Task details | Make an exact copy of the entries below with the pictures removed.

(Source data)
- Opening Delimiter -
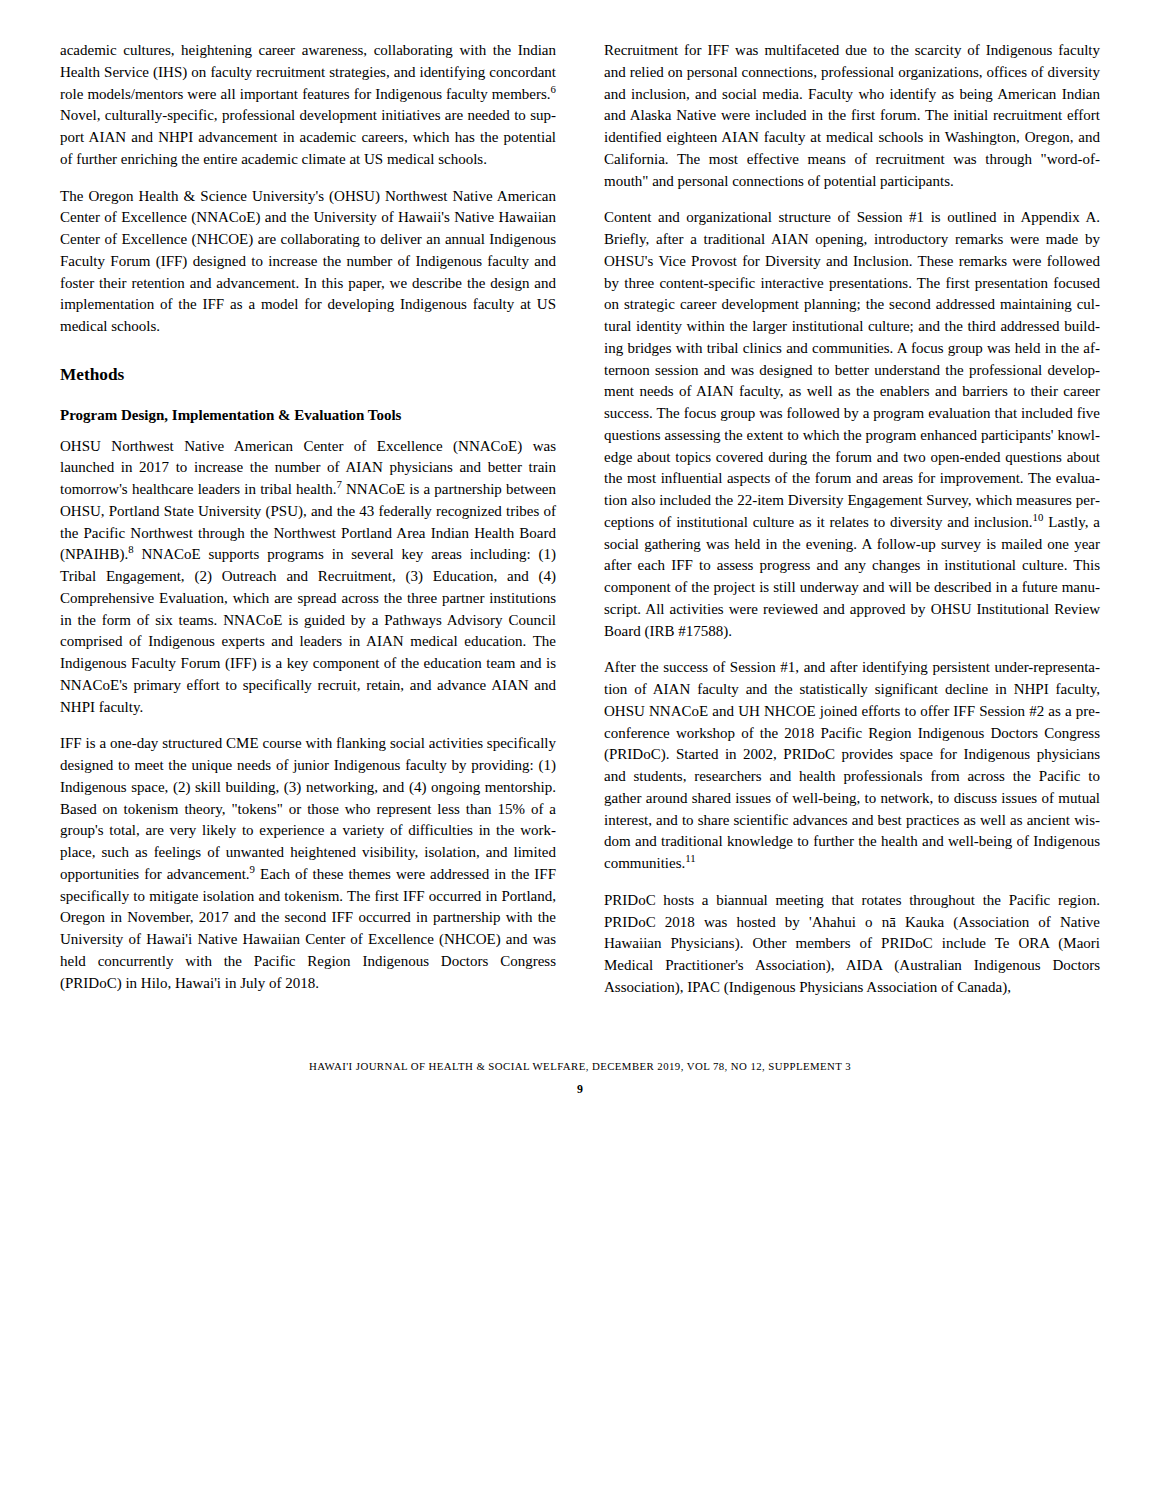academic cultures, heightening career awareness, collaborating with the Indian Health Service (IHS) on faculty recruitment strategies, and identifying concordant role models/mentors were all important features for Indigenous faculty members.6 Novel, culturally-specific, professional development initiatives are needed to support AIAN and NHPI advancement in academic careers, which has the potential of further enriching the entire academic climate at US medical schools.
The Oregon Health & Science University's (OHSU) Northwest Native American Center of Excellence (NNACoE) and the University of Hawaii's Native Hawaiian Center of Excellence (NHCOE) are collaborating to deliver an annual Indigenous Faculty Forum (IFF) designed to increase the number of Indigenous faculty and foster their retention and advancement. In this paper, we describe the design and implementation of the IFF as a model for developing Indigenous faculty at US medical schools.
Methods
Program Design, Implementation & Evaluation Tools
OHSU Northwest Native American Center of Excellence (NNACoE) was launched in 2017 to increase the number of AIAN physicians and better train tomorrow's healthcare leaders in tribal health.7 NNACoE is a partnership between OHSU, Portland State University (PSU), and the 43 federally recognized tribes of the Pacific Northwest through the Northwest Portland Area Indian Health Board (NPAIHB).8 NNACoE supports programs in several key areas including: (1) Tribal Engagement, (2) Outreach and Recruitment, (3) Education, and (4) Comprehensive Evaluation, which are spread across the three partner institutions in the form of six teams. NNACoE is guided by a Pathways Advisory Council comprised of Indigenous experts and leaders in AIAN medical education. The Indigenous Faculty Forum (IFF) is a key component of the education team and is NNACoE's primary effort to specifically recruit, retain, and advance AIAN and NHPI faculty.
IFF is a one-day structured CME course with flanking social activities specifically designed to meet the unique needs of junior Indigenous faculty by providing: (1) Indigenous space, (2) skill building, (3) networking, and (4) ongoing mentorship. Based on tokenism theory, "tokens" or those who represent less than 15% of a group's total, are very likely to experience a variety of difficulties in the workplace, such as feelings of unwanted heightened visibility, isolation, and limited opportunities for advancement.9 Each of these themes were addressed in the IFF specifically to mitigate isolation and tokenism. The first IFF occurred in Portland, Oregon in November, 2017 and the second IFF occurred in partnership with the University of Hawai'i Native Hawaiian Center of Excellence (NHCOE) and was held concurrently with the Pacific Region Indigenous Doctors Congress (PRIDoC) in Hilo, Hawai'i in July of 2018.
Recruitment for IFF was multifaceted due to the scarcity of Indigenous faculty and relied on personal connections, professional organizations, offices of diversity and inclusion, and social media. Faculty who identify as being American Indian and Alaska Native were included in the first forum. The initial recruitment effort identified eighteen AIAN faculty at medical schools in Washington, Oregon, and California. The most effective means of recruitment was through "word-of-mouth" and personal connections of potential participants.
Content and organizational structure of Session #1 is outlined in Appendix A. Briefly, after a traditional AIAN opening, introductory remarks were made by OHSU's Vice Provost for Diversity and Inclusion. These remarks were followed by three content-specific interactive presentations. The first presentation focused on strategic career development planning; the second addressed maintaining cultural identity within the larger institutional culture; and the third addressed building bridges with tribal clinics and communities. A focus group was held in the afternoon session and was designed to better understand the professional development needs of AIAN faculty, as well as the enablers and barriers to their career success. The focus group was followed by a program evaluation that included five questions assessing the extent to which the program enhanced participants' knowledge about topics covered during the forum and two open-ended questions about the most influential aspects of the forum and areas for improvement. The evaluation also included the 22-item Diversity Engagement Survey, which measures perceptions of institutional culture as it relates to diversity and inclusion.10 Lastly, a social gathering was held in the evening. A follow-up survey is mailed one year after each IFF to assess progress and any changes in institutional culture. This component of the project is still underway and will be described in a future manuscript. All activities were reviewed and approved by OHSU Institutional Review Board (IRB #17588).
After the success of Session #1, and after identifying persistent under-representation of AIAN faculty and the statistically significant decline in NHPI faculty, OHSU NNACoE and UH NHCOE joined efforts to offer IFF Session #2 as a pre-conference workshop of the 2018 Pacific Region Indigenous Doctors Congress (PRIDoC). Started in 2002, PRIDoC provides space for Indigenous physicians and students, researchers and health professionals from across the Pacific to gather around shared issues of well-being, to network, to discuss issues of mutual interest, and to share scientific advances and best practices as well as ancient wisdom and traditional knowledge to further the health and well-being of Indigenous communities.11
PRIDoC hosts a biannual meeting that rotates throughout the Pacific region. PRIDoC 2018 was hosted by 'Ahahui o nā Kauka (Association of Native Hawaiian Physicians). Other members of PRIDoC include Te ORA (Maori Medical Practitioner's Association), AIDA (Australian Indigenous Doctors Association), IPAC (Indigenous Physicians Association of Canada),
HAWAI'I JOURNAL OF HEALTH & SOCIAL WELFARE, DECEMBER 2019, VOL 78, NO 12, SUPPLEMENT 3
9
- Closing Delimiter -
Answer to this task |
academic cultures, heightening career awareness, collaborating with the Indian Health Service (IHS) on faculty recruitment strategies, and identifying concordant role models/mentors were all important features for Indigenous faculty members.6 Novel, culturally-specific, professional development initiatives are needed to support AIAN and NHPI advancement in academic careers, which has the potential of further enriching the entire academic climate at US medical schools.
The Oregon Health & Science University's (OHSU) Northwest Native American Center of Excellence (NNACoE) and the University of Hawaii's Native Hawaiian Center of Excellence (NHCOE) are collaborating to deliver an annual Indigenous Faculty Forum (IFF) designed to increase the number of Indigenous faculty and foster their retention and advancement. In this paper, we describe the design and implementation of the IFF as a model for developing Indigenous faculty at US medical schools.
Methods
Program Design, Implementation & Evaluation Tools
OHSU Northwest Native American Center of Excellence (NNACoE) was launched in 2017 to increase the number of AIAN physicians and better train tomorrow's healthcare leaders in tribal health.7 NNACoE is a partnership between OHSU, Portland State University (PSU), and the 43 federally recognized tribes of the Pacific Northwest through the Northwest Portland Area Indian Health Board (NPAIHB).8 NNACoE supports programs in several key areas including: (1) Tribal Engagement, (2) Outreach and Recruitment, (3) Education, and (4) Comprehensive Evaluation, which are spread across the three partner institutions in the form of six teams. NNACoE is guided by a Pathways Advisory Council comprised of Indigenous experts and leaders in AIAN medical education. The Indigenous Faculty Forum (IFF) is a key component of the education team and is NNACoE's primary effort to specifically recruit, retain, and advance AIAN and NHPI faculty.
IFF is a one-day structured CME course with flanking social activities specifically designed to meet the unique needs of junior Indigenous faculty by providing: (1) Indigenous space, (2) skill building, (3) networking, and (4) ongoing mentorship. Based on tokenism theory, "tokens" or those who represent less than 15% of a group's total, are very likely to experience a variety of difficulties in the workplace, such as feelings of unwanted heightened visibility, isolation, and limited opportunities for advancement.9 Each of these themes were addressed in the IFF specifically to mitigate isolation and tokenism. The first IFF occurred in Portland, Oregon in November, 2017 and the second IFF occurred in partnership with the University of Hawai'i Native Hawaiian Center of Excellence (NHCOE) and was held concurrently with the Pacific Region Indigenous Doctors Congress (PRIDoC) in Hilo, Hawai'i in July of 2018.
Recruitment for IFF was multifaceted due to the scarcity of Indigenous faculty and relied on personal connections, professional organizations, offices of diversity and inclusion, and social media. Faculty who identify as being American Indian and Alaska Native were included in the first forum. The initial recruitment effort identified eighteen AIAN faculty at medical schools in Washington, Oregon, and California. The most effective means of recruitment was through "word-of-mouth" and personal connections of potential participants.
Content and organizational structure of Session #1 is outlined in Appendix A. Briefly, after a traditional AIAN opening, introductory remarks were made by OHSU's Vice Provost for Diversity and Inclusion. These remarks were followed by three content-specific interactive presentations. The first presentation focused on strategic career development planning; the second addressed maintaining cultural identity within the larger institutional culture; and the third addressed building bridges with tribal clinics and communities. A focus group was held in the afternoon session and was designed to better understand the professional development needs of AIAN faculty, as well as the enablers and barriers to their career success. The focus group was followed by a program evaluation that included five questions assessing the extent to which the program enhanced participants' knowledge about topics covered during the forum and two open-ended questions about the most influential aspects of the forum and areas for improvement. The evaluation also included the 22-item Diversity Engagement Survey, which measures perceptions of institutional culture as it relates to diversity and inclusion.10 Lastly, a social gathering was held in the evening. A follow-up survey is mailed one year after each IFF to assess progress and any changes in institutional culture. This component of the project is still underway and will be described in a future manuscript. All activities were reviewed and approved by OHSU Institutional Review Board (IRB #17588).
After the success of Session #1, and after identifying persistent under-representation of AIAN faculty and the statistically significant decline in NHPI faculty, OHSU NNACoE and UH NHCOE joined efforts to offer IFF Session #2 as a pre-conference workshop of the 2018 Pacific Region Indigenous Doctors Congress (PRIDoC). Started in 2002, PRIDoC provides space for Indigenous physicians and students, researchers and health professionals from across the Pacific to gather around shared issues of well-being, to network, to discuss issues of mutual interest, and to share scientific advances and best practices as well as ancient wisdom and traditional knowledge to further the health and well-being of Indigenous communities.11
PRIDoC hosts a biannual meeting that rotates throughout the Pacific region. PRIDoC 2018 was hosted by 'Ahahui o nā Kauka (Association of Native Hawaiian Physicians). Other members of PRIDoC include Te ORA (Maori Medical Practitioner's Association), AIDA (Australian Indigenous Doctors Association), IPAC (Indigenous Physicians Association of Canada),
HAWAI'I JOURNAL OF HEALTH & SOCIAL WELFARE, DECEMBER 2019, VOL 78, NO 12, SUPPLEMENT 3
9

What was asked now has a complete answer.